[EXTRACTED ENTRIES]

= = = = = = =

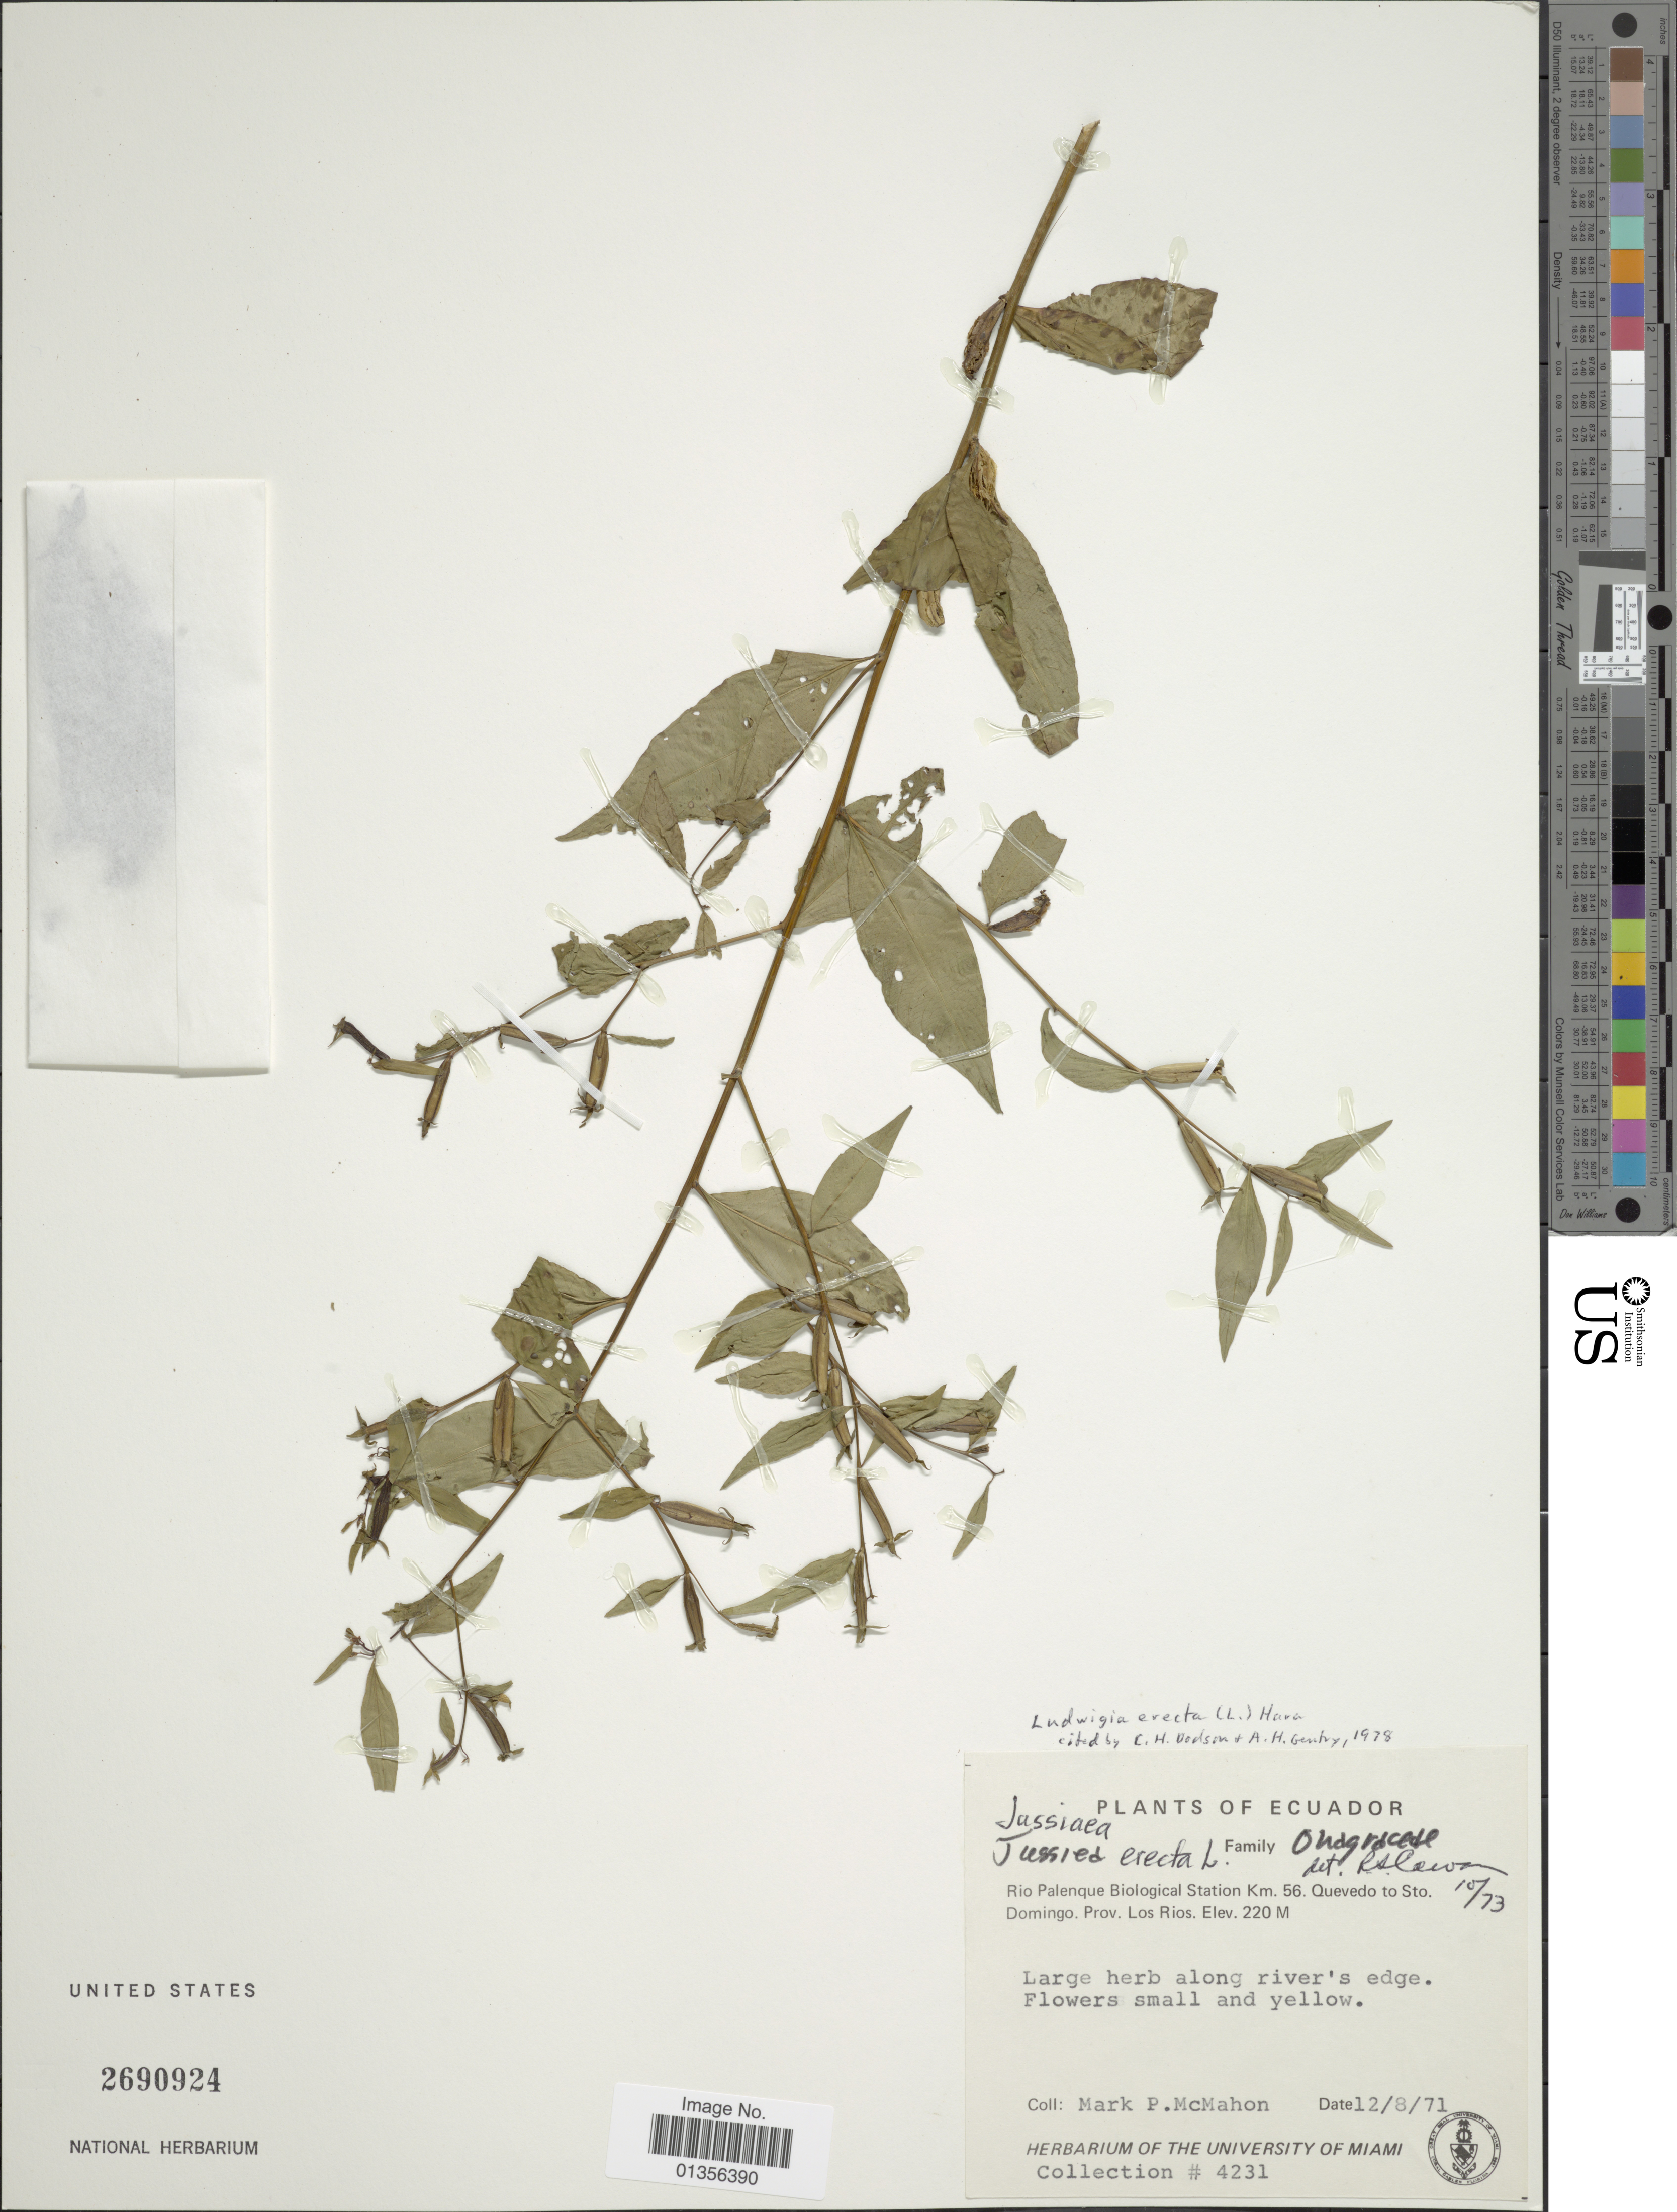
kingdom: Plantae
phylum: Tracheophyta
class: Magnoliopsida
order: Myrtales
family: Onagraceae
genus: Ludwigia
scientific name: Ludwigia erecta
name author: (L.) H. Hara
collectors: M. McMahon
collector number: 4231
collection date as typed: Transcribed d/m/y: 12/8/71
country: Ecuador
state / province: Los Ríos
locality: Rio Palenque Biological Station Km. 56. Quevedo to Sto. Domingo.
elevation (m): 220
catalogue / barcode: US 2690924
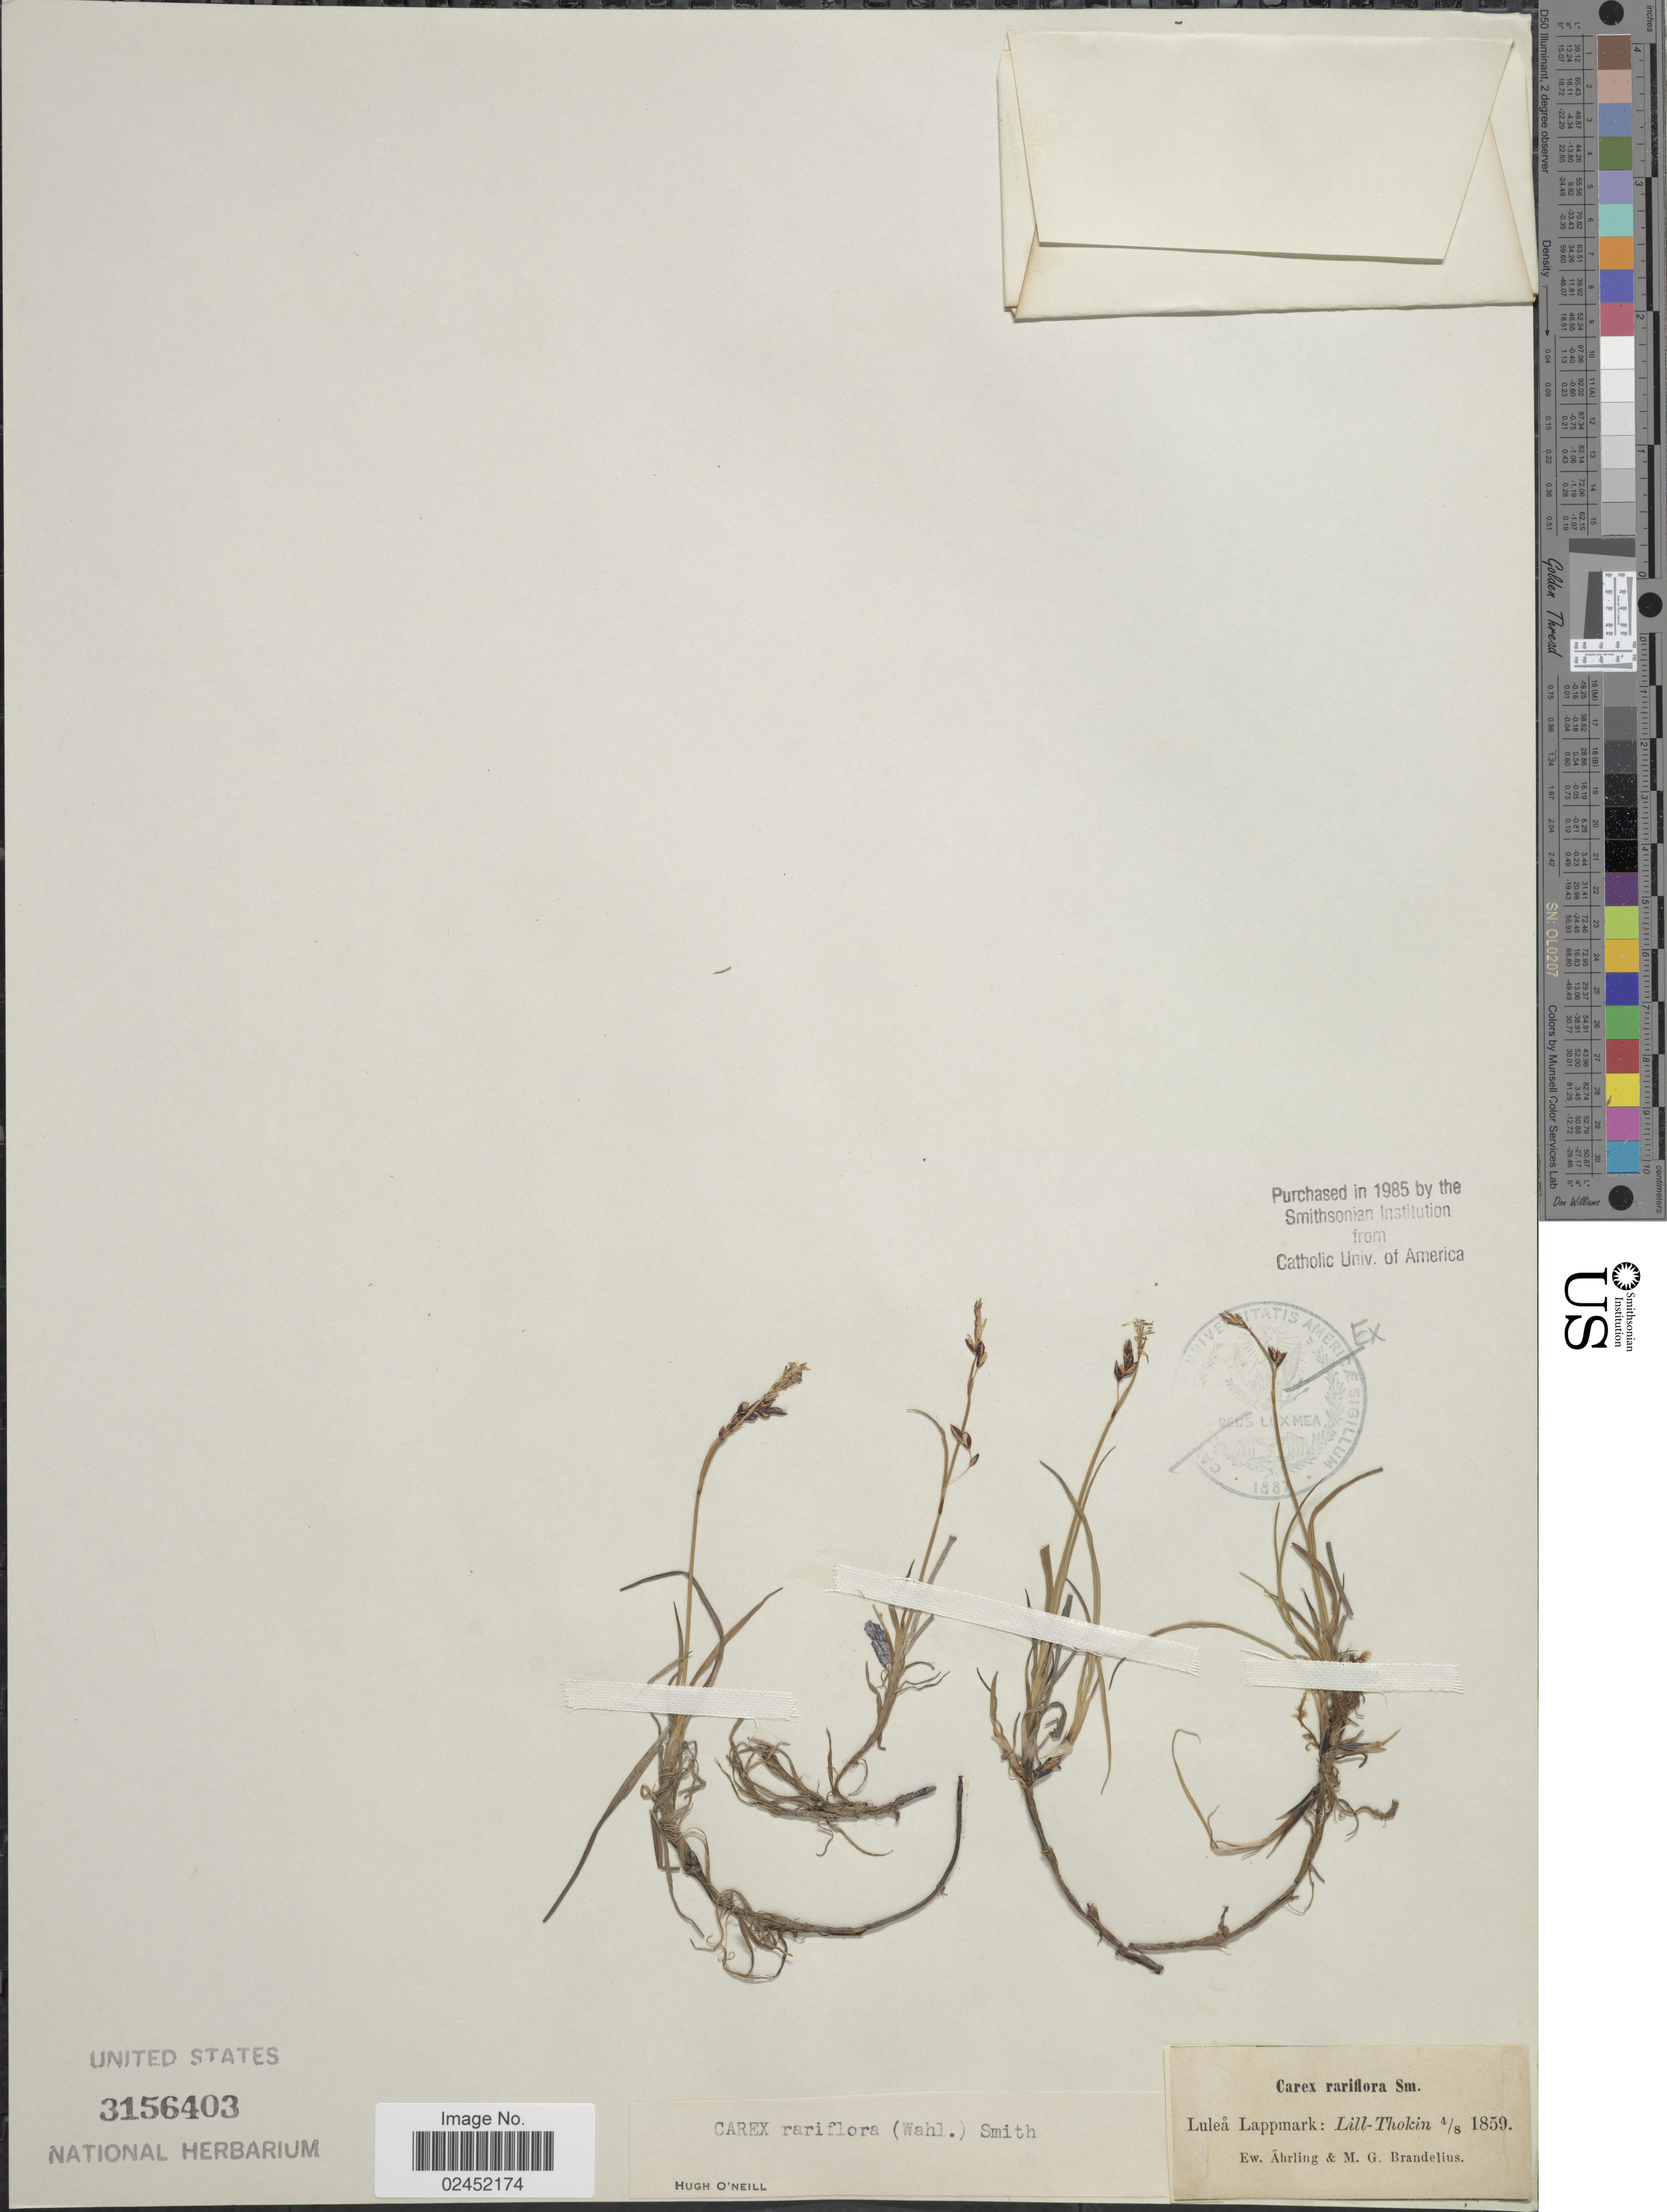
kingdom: Plantae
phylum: Tracheophyta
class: Liliopsida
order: Poales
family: Cyperaceae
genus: Carex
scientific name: Carex rariflora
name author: (Wahlenb.) Sm.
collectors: Arhling & M. Brandelius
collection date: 1859-08-04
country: Sweden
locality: Lulea Lappmark: Lil-Thokin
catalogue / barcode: US 3156403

= = = = = = =

[WHAT IS REQUIRED] Reproduce the lines of the items verbatim, beginning with the line that contains "collector number: 4231" and continuing through the line that contains "genus: Carex", with both of those lines included. Leave the pictures out of the output.

[THE RESPONSE]
collector number: 4231
collection date as typed: Transcribed d/m/y: 12/8/71
country: Ecuador
state / province: Los Ríos
locality: Rio Palenque Biological Station Km. 56. Quevedo to Sto. Domingo.
elevation (m): 220
catalogue / barcode: US 2690924
kingdom: Plantae
phylum: Tracheophyta
class: Liliopsida
order: Poales
family: Cyperaceae
genus: Carex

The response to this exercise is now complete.